Heartfield on Carbon Capitalism

Greg Nowell GN842 at CNSVAX.Albany.Edu
Tue Oct 20 20:44:13 PDT 1998


Heartfield: Fascinating. The entire history of mankind is a struggle between carbon and hydrogen. Marx poured scorn on those classical economists who mistook the laws of capitalist production for natural laws. But Mark Jones takes the naturalisation of social laws to a new depth of insanity. Now all human endeavour, all social organisation is reduced to physics.

Throw away those economics textbooks, turn away from society and start measuring the carbon to hydrogen ratio. Where Marx saw the limit to capitalist production as capital itself, Jones dreams up a physical limitation drawn from the natural sciences. Not the relative displacement of living labour by dead capital as Marx argued, but the falling rate of hydrogen to carbon is the cause of economic crisis.

Nowell:

Indeed, I would have to agree. Capitalism existed before the hydrocarbon era and I think it will do well enough without. But he and I have gone around on this one. During WWII Francer was short of gasoline and it did not, on that account, cease to be capitalist. "Gazogene" (wood-powered) units were hooked up to vehicles and off they went. Not nearly so well, of course, but it was clearly a kludge system. Environmental carrying capacity is more worrisome to me than resource depletion as such. Jones nearly always, as afar as I can see, extrapolates technology on a linear basis. We have X tons of steel per capita in the northern hemisphere, you'll never get that in the south, ergo no development. No discussion of prestressed concrete, plastics, whatever. It seems to me to be an attempt to substitute the crisis of resource exhaustion as a stimulus to the end-of-capitalism for the notion that the ultimate impoversihment of the working class would drive the revolution.

GIVEN DATA »
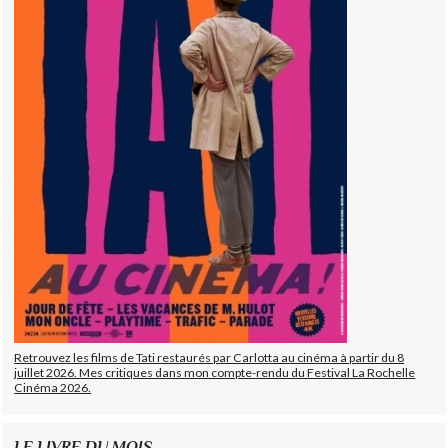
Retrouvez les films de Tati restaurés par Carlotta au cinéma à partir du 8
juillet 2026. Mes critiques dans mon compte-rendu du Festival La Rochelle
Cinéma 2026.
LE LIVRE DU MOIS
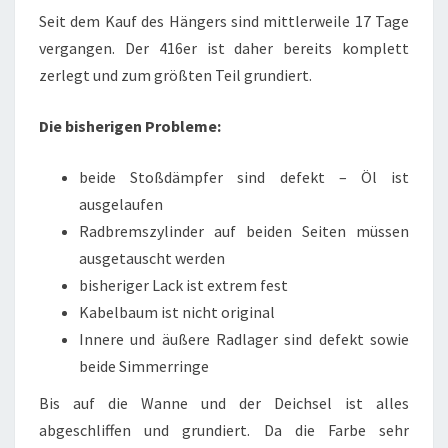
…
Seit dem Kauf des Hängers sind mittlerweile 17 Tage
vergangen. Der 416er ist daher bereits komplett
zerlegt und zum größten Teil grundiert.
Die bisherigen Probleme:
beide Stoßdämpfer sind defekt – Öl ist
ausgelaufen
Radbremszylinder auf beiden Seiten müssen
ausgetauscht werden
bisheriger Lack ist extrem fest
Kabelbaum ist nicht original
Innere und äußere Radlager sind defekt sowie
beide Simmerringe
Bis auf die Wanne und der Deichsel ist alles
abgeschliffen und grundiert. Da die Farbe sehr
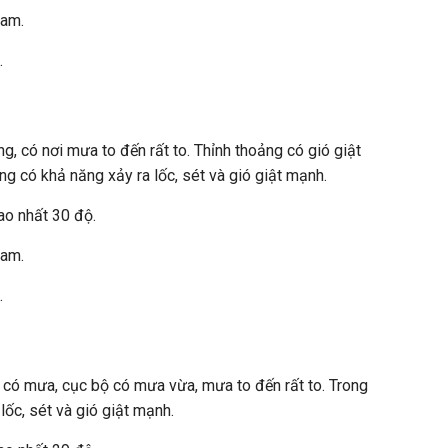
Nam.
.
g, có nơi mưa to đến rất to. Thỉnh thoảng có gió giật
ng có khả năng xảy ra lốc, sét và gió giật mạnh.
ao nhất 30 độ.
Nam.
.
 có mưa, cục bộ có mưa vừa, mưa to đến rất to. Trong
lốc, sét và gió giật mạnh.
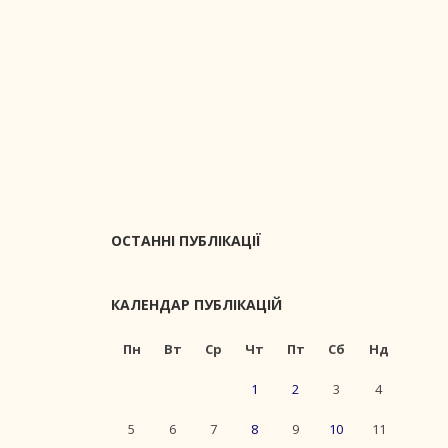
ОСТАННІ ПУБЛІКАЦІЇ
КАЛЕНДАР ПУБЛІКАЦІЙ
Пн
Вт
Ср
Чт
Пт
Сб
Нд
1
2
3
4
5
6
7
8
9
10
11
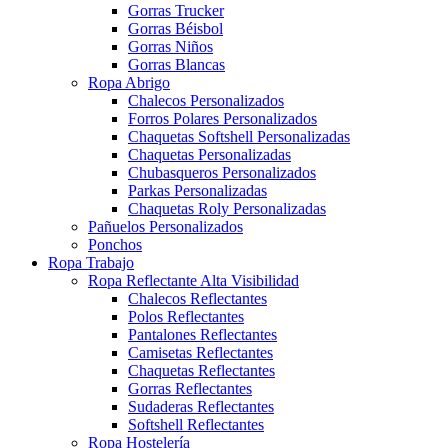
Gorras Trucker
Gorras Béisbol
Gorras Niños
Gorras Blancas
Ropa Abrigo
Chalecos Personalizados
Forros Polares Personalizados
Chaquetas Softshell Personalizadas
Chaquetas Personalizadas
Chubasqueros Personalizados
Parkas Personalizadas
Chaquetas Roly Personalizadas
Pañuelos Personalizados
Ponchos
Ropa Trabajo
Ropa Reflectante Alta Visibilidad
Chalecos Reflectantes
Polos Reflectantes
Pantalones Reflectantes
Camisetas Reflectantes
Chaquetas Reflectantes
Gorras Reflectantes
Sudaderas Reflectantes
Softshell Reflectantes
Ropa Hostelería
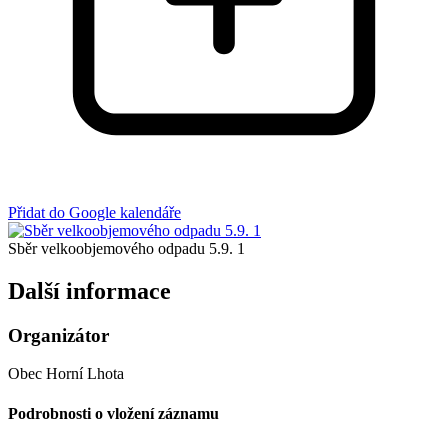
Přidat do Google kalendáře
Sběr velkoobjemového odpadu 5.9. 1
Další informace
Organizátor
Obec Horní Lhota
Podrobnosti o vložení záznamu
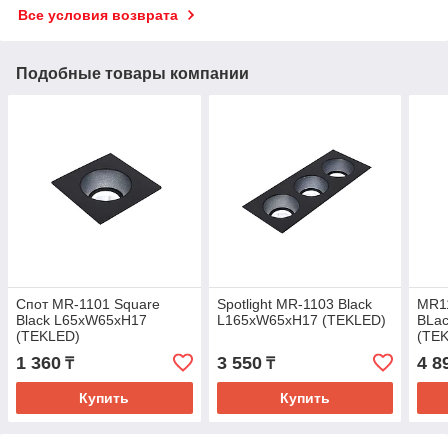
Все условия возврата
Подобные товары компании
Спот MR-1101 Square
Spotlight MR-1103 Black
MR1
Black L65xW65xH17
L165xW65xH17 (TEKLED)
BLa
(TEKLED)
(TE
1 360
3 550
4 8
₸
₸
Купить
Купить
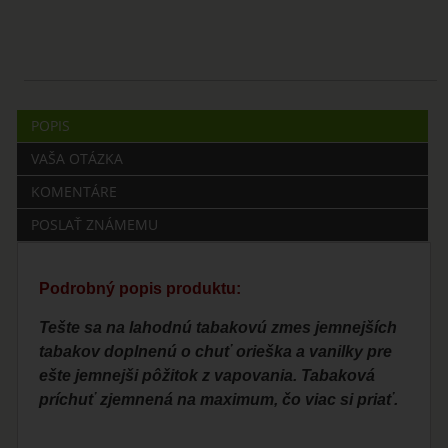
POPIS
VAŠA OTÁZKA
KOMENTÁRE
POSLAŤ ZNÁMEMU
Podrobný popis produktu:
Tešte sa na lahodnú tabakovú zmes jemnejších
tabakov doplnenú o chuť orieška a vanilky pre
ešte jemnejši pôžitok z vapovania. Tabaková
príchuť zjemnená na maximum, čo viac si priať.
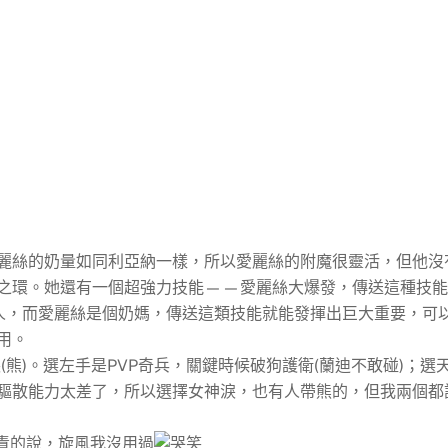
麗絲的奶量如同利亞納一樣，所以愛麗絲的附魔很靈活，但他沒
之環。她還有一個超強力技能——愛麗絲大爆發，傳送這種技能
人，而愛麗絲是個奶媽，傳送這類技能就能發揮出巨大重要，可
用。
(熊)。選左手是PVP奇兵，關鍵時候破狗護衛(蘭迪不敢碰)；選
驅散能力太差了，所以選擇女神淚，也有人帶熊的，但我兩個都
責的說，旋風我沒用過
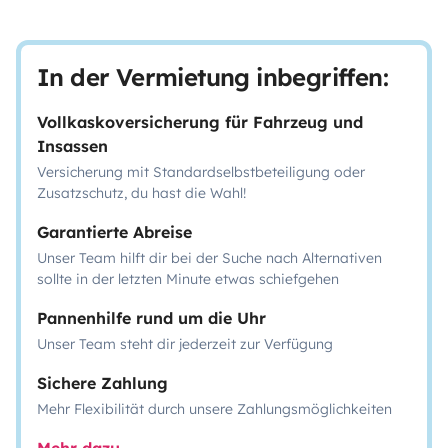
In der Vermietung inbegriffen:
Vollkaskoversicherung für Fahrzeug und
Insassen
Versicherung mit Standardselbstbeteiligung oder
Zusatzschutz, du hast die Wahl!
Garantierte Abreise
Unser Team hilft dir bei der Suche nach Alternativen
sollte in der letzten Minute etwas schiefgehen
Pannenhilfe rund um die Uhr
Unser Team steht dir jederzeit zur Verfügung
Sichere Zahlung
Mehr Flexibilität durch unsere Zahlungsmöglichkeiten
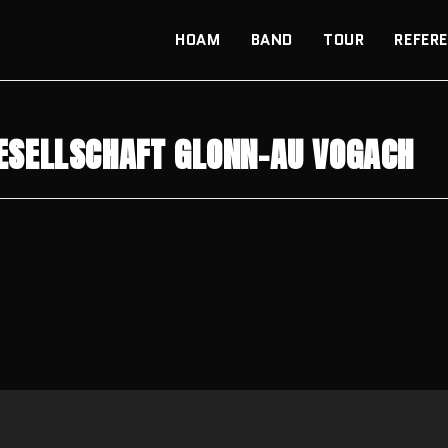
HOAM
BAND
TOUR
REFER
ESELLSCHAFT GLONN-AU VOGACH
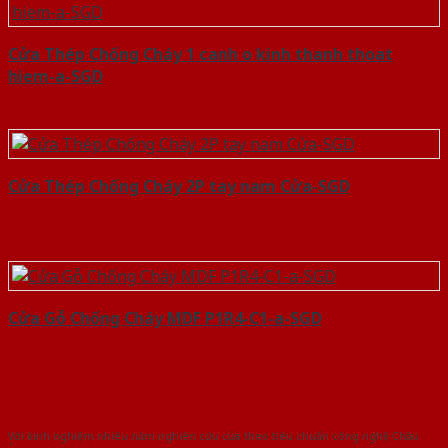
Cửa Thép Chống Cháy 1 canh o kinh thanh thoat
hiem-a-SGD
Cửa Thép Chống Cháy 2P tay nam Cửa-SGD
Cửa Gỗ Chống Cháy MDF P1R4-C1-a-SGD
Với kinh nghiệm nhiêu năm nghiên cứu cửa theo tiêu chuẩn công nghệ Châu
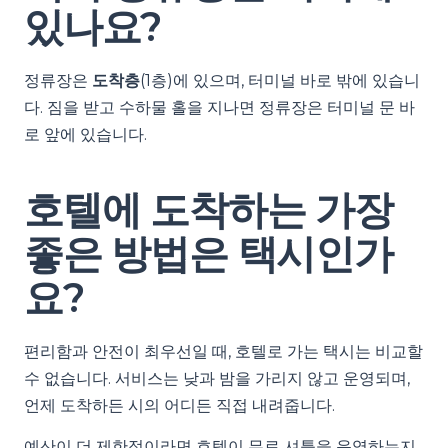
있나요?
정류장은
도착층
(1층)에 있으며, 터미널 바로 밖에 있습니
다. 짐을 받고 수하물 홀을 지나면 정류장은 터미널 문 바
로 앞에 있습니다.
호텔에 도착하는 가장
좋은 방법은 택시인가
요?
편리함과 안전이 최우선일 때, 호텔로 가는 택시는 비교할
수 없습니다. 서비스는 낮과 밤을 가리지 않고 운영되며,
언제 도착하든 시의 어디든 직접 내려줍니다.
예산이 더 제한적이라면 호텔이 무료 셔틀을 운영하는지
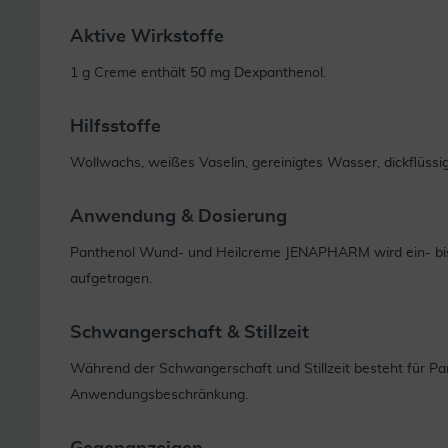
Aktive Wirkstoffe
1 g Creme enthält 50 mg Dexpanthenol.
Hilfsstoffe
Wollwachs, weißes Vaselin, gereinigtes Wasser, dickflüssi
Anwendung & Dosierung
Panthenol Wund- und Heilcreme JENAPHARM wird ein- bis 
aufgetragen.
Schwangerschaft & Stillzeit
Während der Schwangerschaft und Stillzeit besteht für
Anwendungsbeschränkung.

APPLY WHAT YOU READ »
- A) Reproduce the passage of the carbon capitalism post above, beginning at the words "Greg Nowell GN842" and stopping after the words "reduced to physics.".
- B) Name every person mentioned by name in the carbon capitalism post.

ANSWERS TO THE PROBLEMS »
- A)
Greg Nowell GN842 at CNSVAX.Albany.Edu
Tue Oct 20 20:44:13 PDT 1998


Heartfield: Fascinating. The entire history of mankind is a struggle between carbon and hydrogen. Marx poured scorn on those classical economists who mistook the laws of capitalist production for natural laws. But Mark Jones takes the naturalisation of social laws to a new depth of insanity. Now all human endeavour, all social organisation is reduced to physics.

- B)
Heartfield
Greg Nowell
Marx
Mark Jones